How to complete this task:
Copy out the text of the items below, replacing "NEW" with "UPDATED" and keeping everything else unchanged. Leave the pictures out of your answer.

Text transcribed from the pages:
━━━━

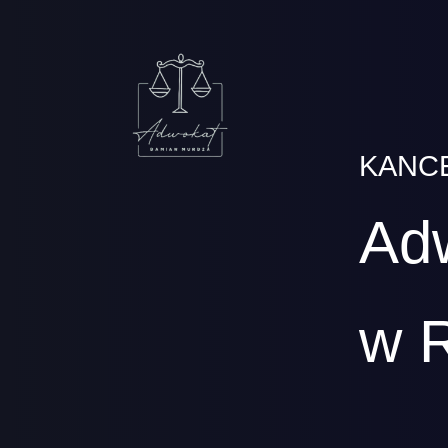
KANC
Ad
w 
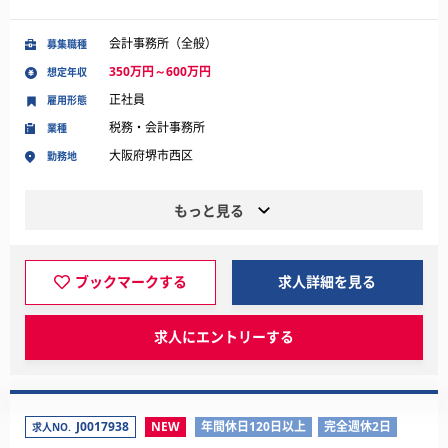
会計事務所（全般）
募集職種
350万円～600万円
想定年収
正社員
雇用形態
税務・会計事務所
業種
大阪府堺市西区
勤務地
もっと見る
ブックマークする
求人詳細を見る
求人にエントリーする
J0017938
NEW
年間休日120日以上
完全週休2日
求人NO.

━━━━

Task solution:
KANC
Ad
w 
会計事務所（全般）
募集職種
350万円～600万円
想定年収
正社員
雇用形態
税務・会計事務所
業種
大阪府堺市西区
勤務地
もっと見る
ブックマークする
求人詳細を見る
求人にエントリーする
J0017938
UPDATED
年間休日120日以上
完全週休2日
求人NO.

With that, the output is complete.